In questa situazione, l’alternativa che la sinistra ha di fronte è stretta: incamminarsi verso una versione più “politicamente corretta” del mainstream identitario e protezionista, oppure scegliere la strada di una reazione razionale e vigorosa, capace di riaffermare con una nuova visibilità i suoi valori di fondo. Se si prende, come è giusto, questa seconda strada non si può che partire dall’interpretazione delle diseguaglianze e del disagio, perché è in questi luoghi che può correre più facilmente un pensiero regressivo.
Non si può sostenere che tutti abbiano uguale dignità nel mondo se non si invoca pari dignità per le persone in casa propria. Non può esserci un pensiero buono e vincente sui temi dell’accoglienza e dell’integrazione senza la riaffermazione, sia pure con contenuti nuovi, della dignità del lavoro e dell’universalismo nella risposta ai bisogni di salute, istruzione e sicurezza, senza la riaffermazione di una fiscalità progressiva, senza una legislazione che difenda il cittadino dalle prepotenze del mercato. È solo in questo quadro di valori e di programmi che può essere affrontato e gestito razionalmente il fenomeno dell’immigrazione.

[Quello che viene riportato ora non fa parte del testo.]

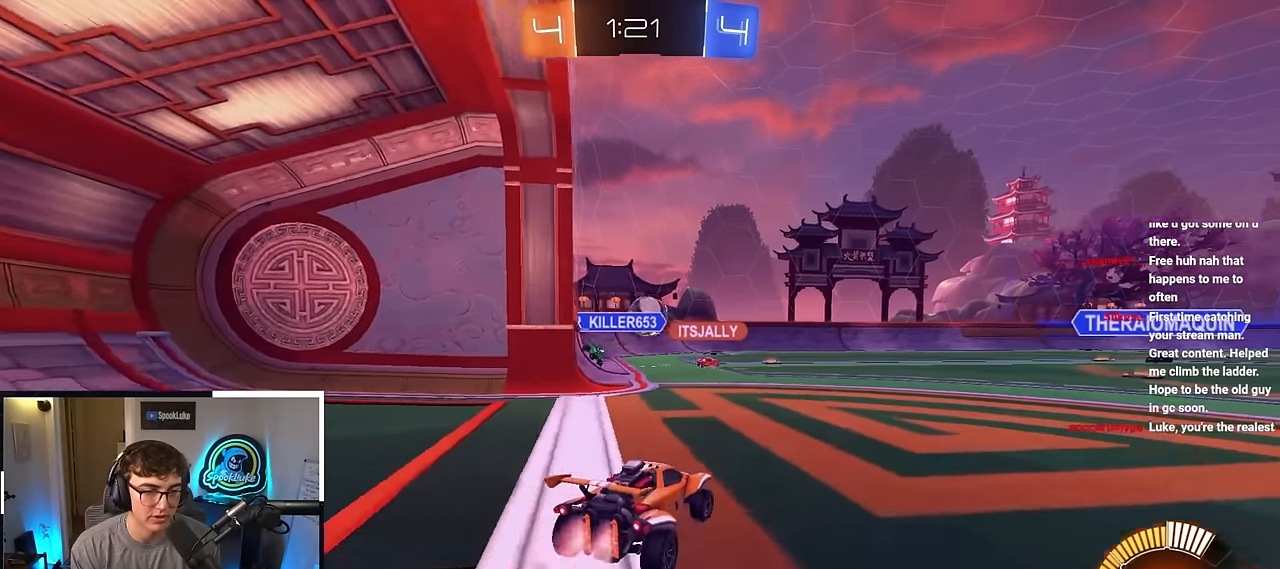
{"buttons": [], "left_stick": "center", "right_stick": "center", "events": [[83, "L2", "up"], [100, "left_stick", "center"], [317, "left_stick", "down"], [500, "left_stick", "center"]]}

Il primo punto da affrontare riguarda la coralità della risposta e il rischio che, drammaticamente, questo tema venga brandito come ragione ulteriore di chiusura e di conflitto fra uno Stato e l’altro, anche nel contesto europeo. Rimane quindi aperto il tema di una “condivisione del ragionamento” su scala continentale, che dia alla questione la sua priorità dirimente. Se si tratta di prendere un’iniziativa ferma, fino ad arrivare alla “sedia vuota”, bisogna farlo su questo, non sul deficit. Pretendendo l’apertura di corridoi ben governati rispetto ai quali ogni paese metta non solo tanti soldi, ma capacità organizzative e disponibilità all’accoglienza.
Più nello specifico del caso italiano, il disordine degli arrivi si è accompagnato a un certo disordine nei meccanismi di accoglienza, con circuiti organizzativi che hanno ampiamente sottovalutato che l’accoglienza è un fatto comunitario, non una questione che può risolversi tra un prefetto e un affittacamere. Dove si è tenuto conto di questo principio si è potuto registrare che il problema è stato ben risolto e ben controllato, e addirittura ha consentito la semina e la diffusione di valori positivi di umanità e tolleranza.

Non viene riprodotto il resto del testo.